Si ses œuvres voyagent beaucoup autour des cimaises du monde entier, lui, en revanche, n’aura pas tant bougé. Non pas que Picasso haïsse les voyages - le travail l’absorbait trop, sans doute - mais, à l’instar de l’auteur de Tristes tropiques, Claude Lévi-Strauss, le peintre espagnol n’est guère porté sur l’exotique. La chose non occidentale fut pour lui moins source de dépaysement que ressource pour se revitaliser.
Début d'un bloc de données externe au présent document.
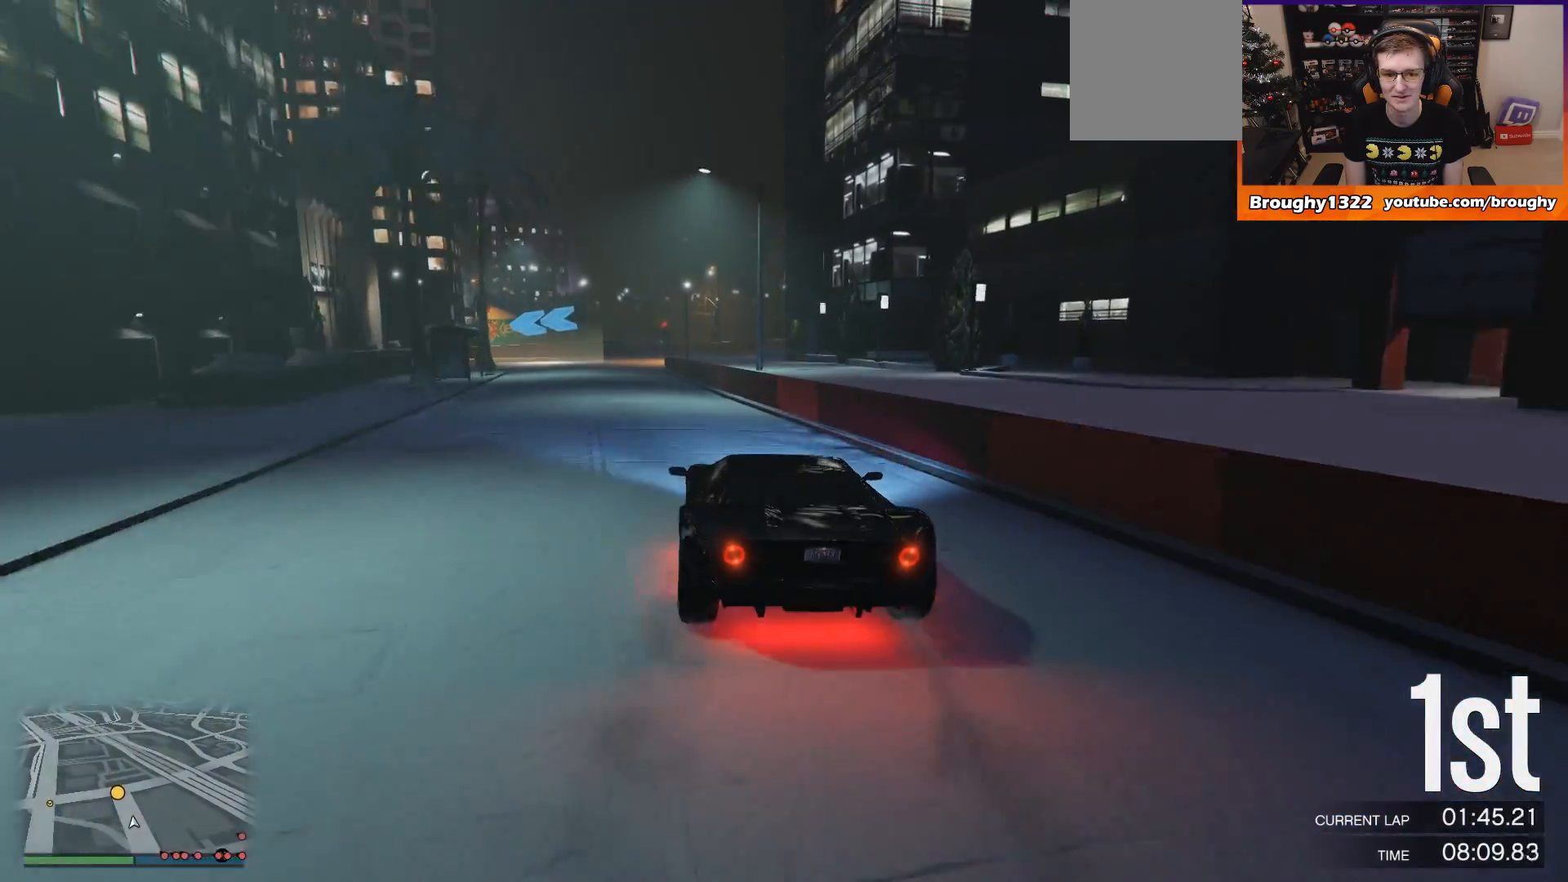
{"buttons": ["R2"], "left_stick": "up-left", "right_stick": "center", "events": [[100, "left_stick", "up-left"], [233, "left_stick", "center"], [400, "left_stick", "up-left"]]}
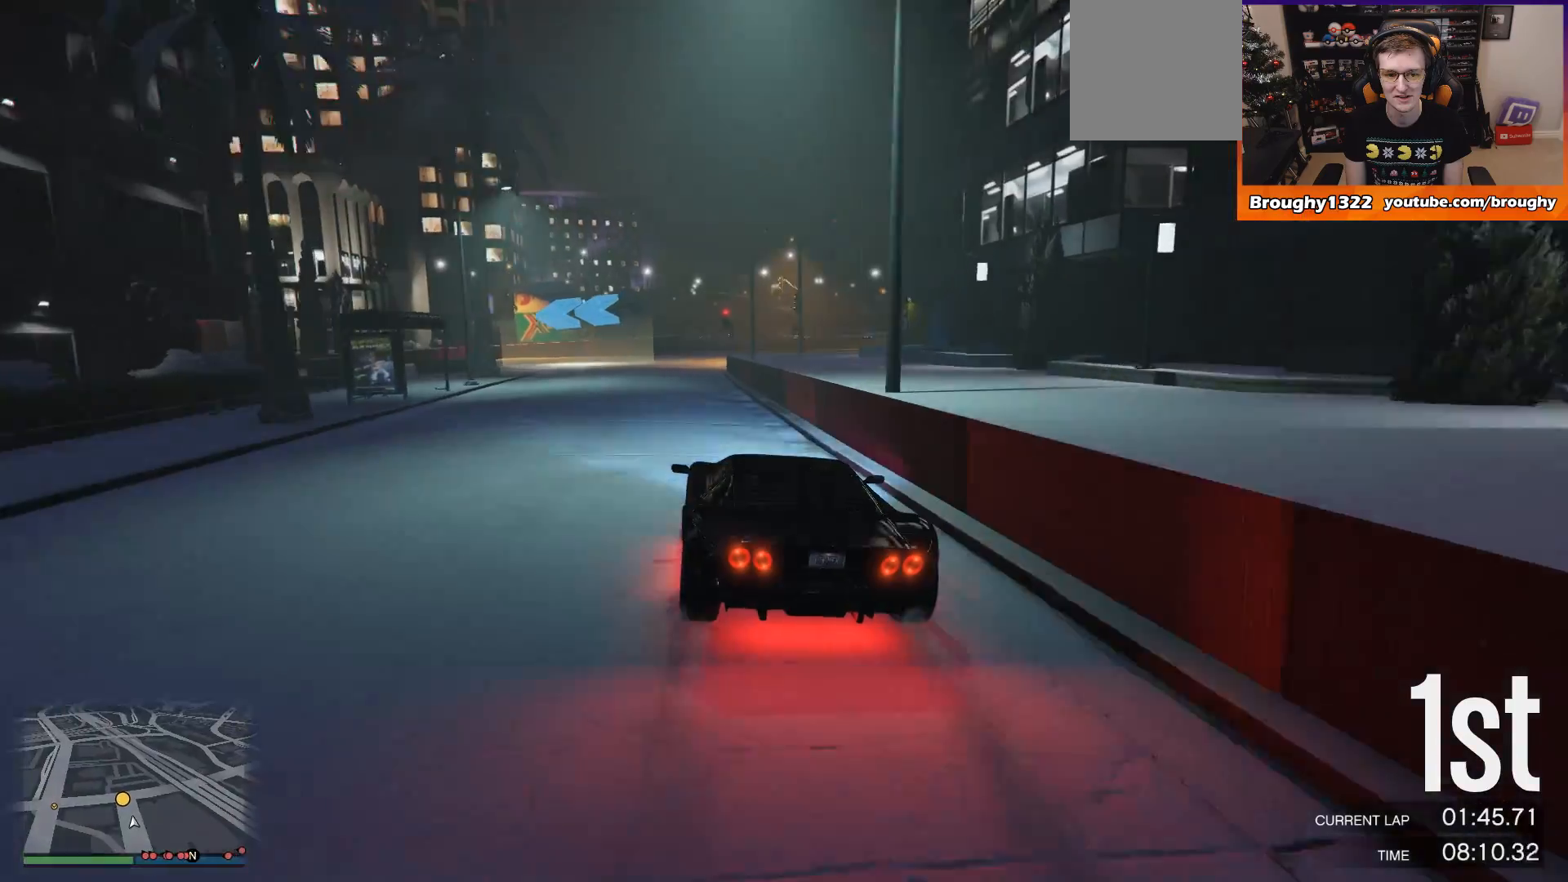
{"buttons": ["L2"], "left_stick": "up-left", "right_stick": "center", "events": [[67, "L2", "down"], [100, "R2", "up"]]}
Picasso est un ogre qui se repaît de l’autre afin de n’être que lui-même. Génialement. Si les arts premiers, notamment l’art africain, inspire le chef de file du cubisme, Picasso puise aussi dans toutes les formes : le folklore européen n’est pas en reste. A Naples ce sont la commedia dell’arte avec son tutélaire Pulcinella (Polichinelle) et le théâtre de marionnettes, qu’on trouve dans tous les coins de l’ancienne Vice-royauté espagnole, qui fascinent Picasso.
Las du dogmatisme des cubistes - cette avant-garde qui faisait déjà école - et de la tristesse de la guerre - on est en 1917 -, l’artiste a rejoint sur l’invitation de Cocteau les amis russes de ce dernier, Diaghilev et Massine, partis monter un ballet en Italie : Parade. Picasso est chargé des décors et des costumes. Le rideau de scène magistral (une peinture à la colle sur toile de 10,50 m × 16,40 m et pesant 60 kg) - aujourd’hui dans les collections du Centre Pompidou - fut l’un des fruits sublimes de cette collaboration. Au théâtre du Châtelet, le ballet de Diaghilev mis en musique par Erik Satie et chorégraphié par Massine fut reçu avec peu d’enthousiasme par les Parisiens : trop "bolchevique" pour les réactionnaires, pas assez cubiste pour les hérauts du progrès.
Tel un juste retour aux sources napolitaines de la création picassienne, le rideau a fait le voyage à Naples, où il a été montré au musée de Capodimonte dans le cadre de la manifestation "Picasso-Méditerranée", cycle pluridisciplinaire imaginé par Laurent Le Bon, directeur du musée Picasso, c’est à présent au Mucem, à Marseille, que les influences napolitaines de Picasso sont exposées. On y voit décors, costumes, gouaches et dessins préparatoires au milieu des marionnettes, mais s’ajoutent à Parade les autres Ballets russes, Le tricorne, Pulcinella et Cuadro flamenco. Un "quatuor méditerranéen dans l’œuvre théâtrale de Picasso", comme le nomme si bien ce catalogue de l’exposition "Picasso et les Ballets russes" qui replace le peintre espagnol dans sa période de transition vers un classicisme mâtiné de surréalisme. S. J. R.